5. Attraction Means You Are Meant to Be Together
You feel attracted or drawn to someone, and he or she to you. The relationship is obviously meant to be, especially if there are many commonalities between the two of you. This is even more so if you were brought together in an unusual, fateful sort of way.
Once you’re together, you’ll realize these encounters were meant to be, but not necessarily in a way you thought. Most times, such encounters bring lessons, not loving relationships. True love more often than not reveals the fateful aspect later in the relationship, when you no longer need the evidence that you are meant to be together.
6. Giving Too Much Personal Information Too Soon
Honesty is always the best policy, but too much honest and personal information on the first few dates is a great way to spoil a possible connection. Sharing too much information too quickly is likely to leave both of you feeling awkward, wanting to leave the situation.
You’ll realize that a relationship needs time to develop before it can handle the deeply personal information. The longer the relationship has been around, the stronger it will be and the more it can handle without breaking. (Having said this, do not withhold information that would help the other person decide whether you are a good match or not.)

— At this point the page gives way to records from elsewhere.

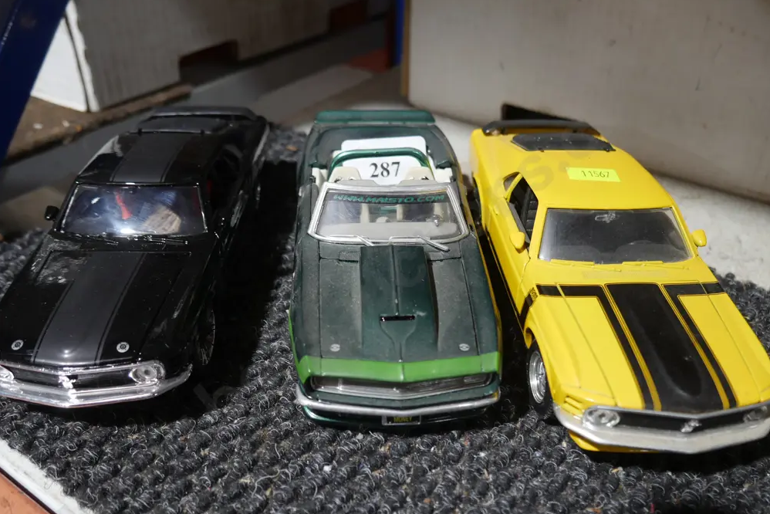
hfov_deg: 58.7
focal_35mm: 32
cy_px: 288
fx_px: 685
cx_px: 381
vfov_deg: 41.1
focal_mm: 15
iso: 500
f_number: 3.6
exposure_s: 1/60
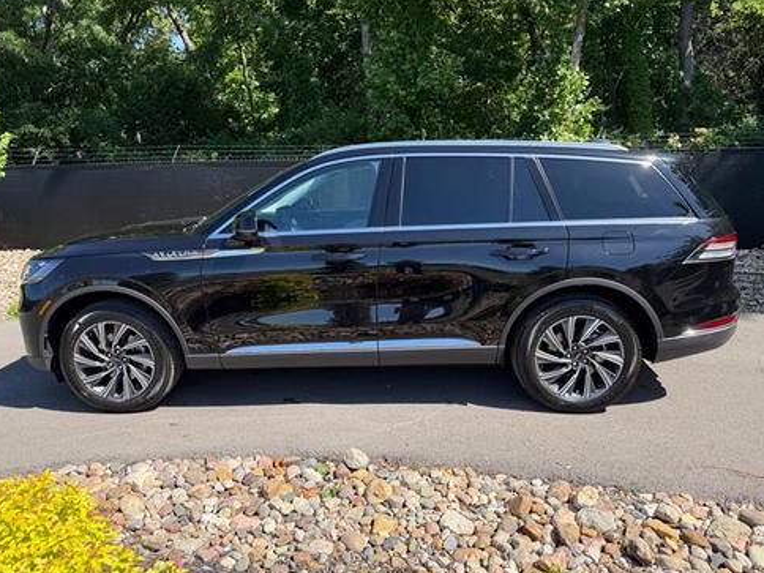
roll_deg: +0.5
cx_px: 379
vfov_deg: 54.9
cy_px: 279
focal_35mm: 25
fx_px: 552
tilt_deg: -12.5
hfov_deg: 69.4
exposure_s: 1/2232
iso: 80
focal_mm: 6.76
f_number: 1.78
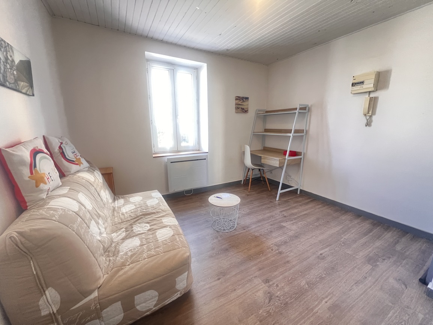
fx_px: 163
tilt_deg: -11.6
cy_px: 162
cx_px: 216
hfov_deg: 106.2
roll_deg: +0.3
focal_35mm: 13
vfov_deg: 89.9
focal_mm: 1.57
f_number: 1.8
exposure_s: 1/60
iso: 640
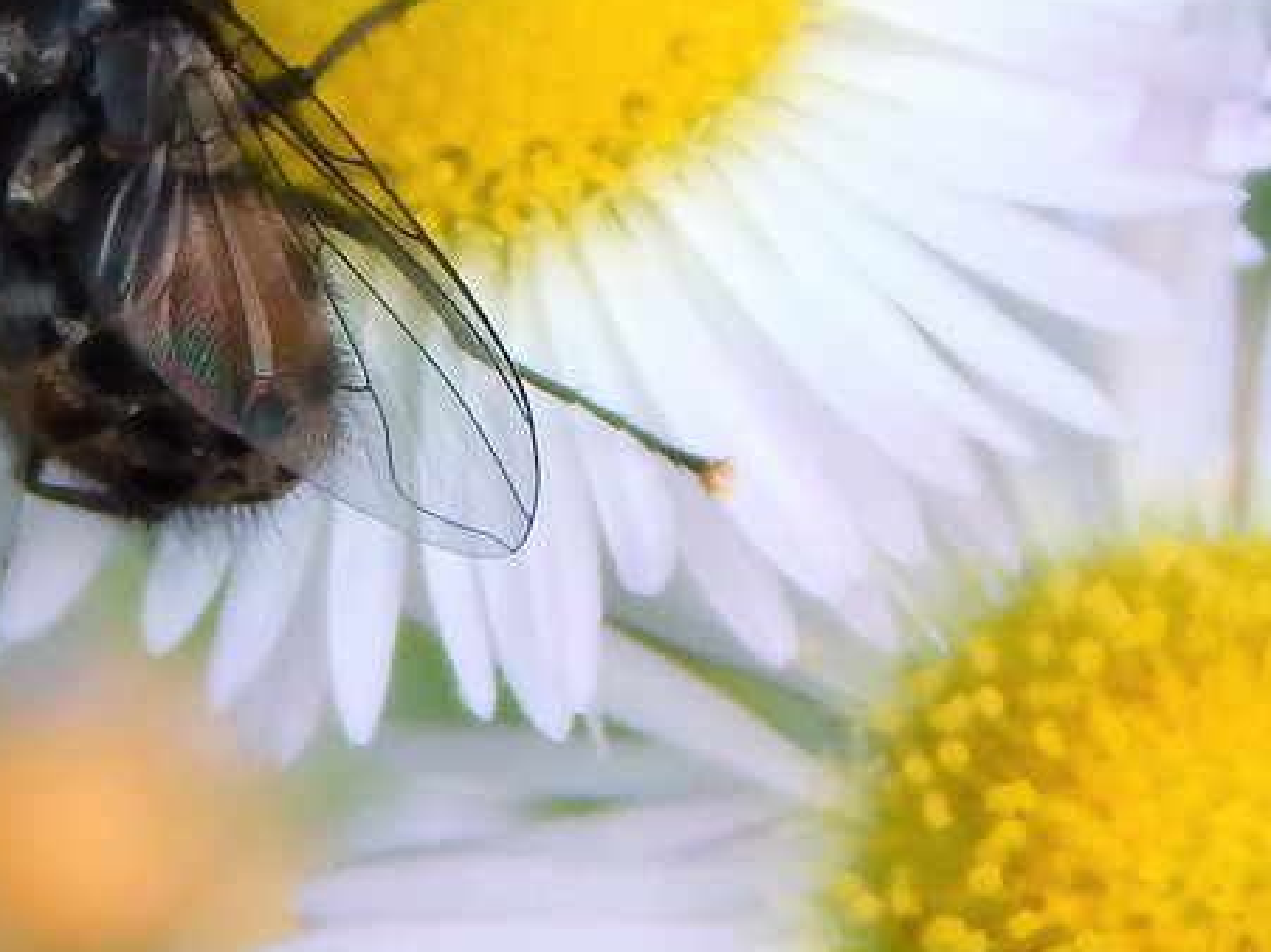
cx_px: 131
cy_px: 208
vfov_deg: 5.6
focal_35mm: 267
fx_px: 9801
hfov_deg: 7.4
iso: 125
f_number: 4.9
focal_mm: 25.3
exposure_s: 1/200
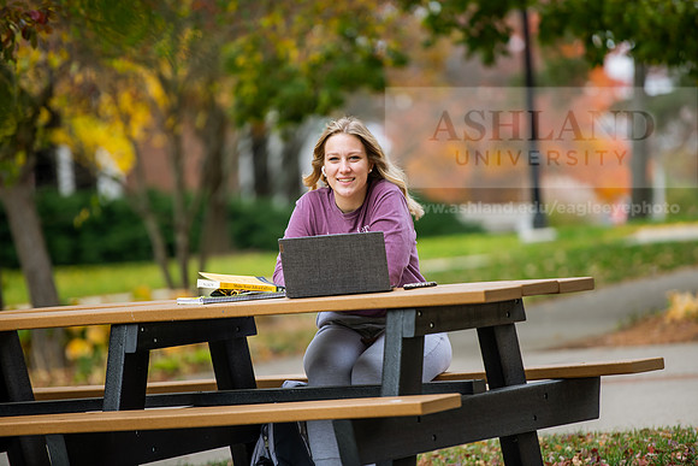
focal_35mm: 195
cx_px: 349
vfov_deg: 7.0
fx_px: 3782
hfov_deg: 10.5
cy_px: 233
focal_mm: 195
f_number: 3.2
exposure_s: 1/320
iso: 160
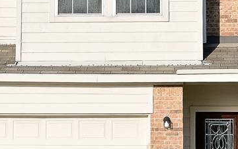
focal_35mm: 153
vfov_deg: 8.6
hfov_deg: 13.6
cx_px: 180
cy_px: 60
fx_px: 992
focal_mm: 30
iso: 400
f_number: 9.5
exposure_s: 1/350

7. Seeing People as You Want Them to Be (Instead of as Who They Really Are)
Have you ever started to date someone and thought he or she would be perfect . . . if only he made more money, or if she got her life together, or if he or she got rid of an addiction? Do you try to change others into your perfect image of them?
People who want to grow and change will be the first to tell you how they are working on growing and changing. They don’t need you to be the agent of change. If you try to move someone in a direction they are not interested in going, it’ll take all of your energy. Even then, you’ll likely fail because it is your direction, not theirs. It’s better to choose people who you can love without changing.
8. Believing a Relationship is all You Need to Be Happy and to Have a Complete Life
Thousands of singles are searching for the relationship, feeling as if it is their one key to a happy, fulfilled life. Meanwhile, they are robbing themselves of that happy, fulfilled life as it slips away day by day.
While love is extremely important, it’s not the one thing that will fulfill you, complete you, or satisfy you. The minute you really do create a truly fulfilling life, you will attract love.
9. Not Believing Who They Say They Are
Let’s say you start dating someone and money is not important to him or her — and thus there’s not much of it coming in. Later in the relationship, you get angry because this same person doesn’t have money.
Or perhaps you get into a relationship with a person who tells you upfront that he or she is not interested in a committed relationship, but only wants to date. Later you feel frustrated and angry because you don’t have a committed relationship. The list of examples goes on.
Once you’re in a healthy, loving relationship, you’ll realize people tell you who they are, what they want, what they will and will not do, and how your relationship will turn out right from the start. They might not tell you this information verbally, but you will see it in their actions or behaviors. You would do well to listen and believe them.
10. Going Too Fast Into a Relationship
I frequently mention this dating mistake because it is prevalent in our culture and encouraged by the way the media portrays love. Simply stated, you cannot build a relationship in 24 hours, a week, or even a month.
Once you’re in a healthy, loving relationship, you’ll realize you simply cannot rush the process of relationship-building. Even if you believe the two of you are meant to be together, you should build your relationship slowly. And if you do rush in, you and your partner will suffer the consequences.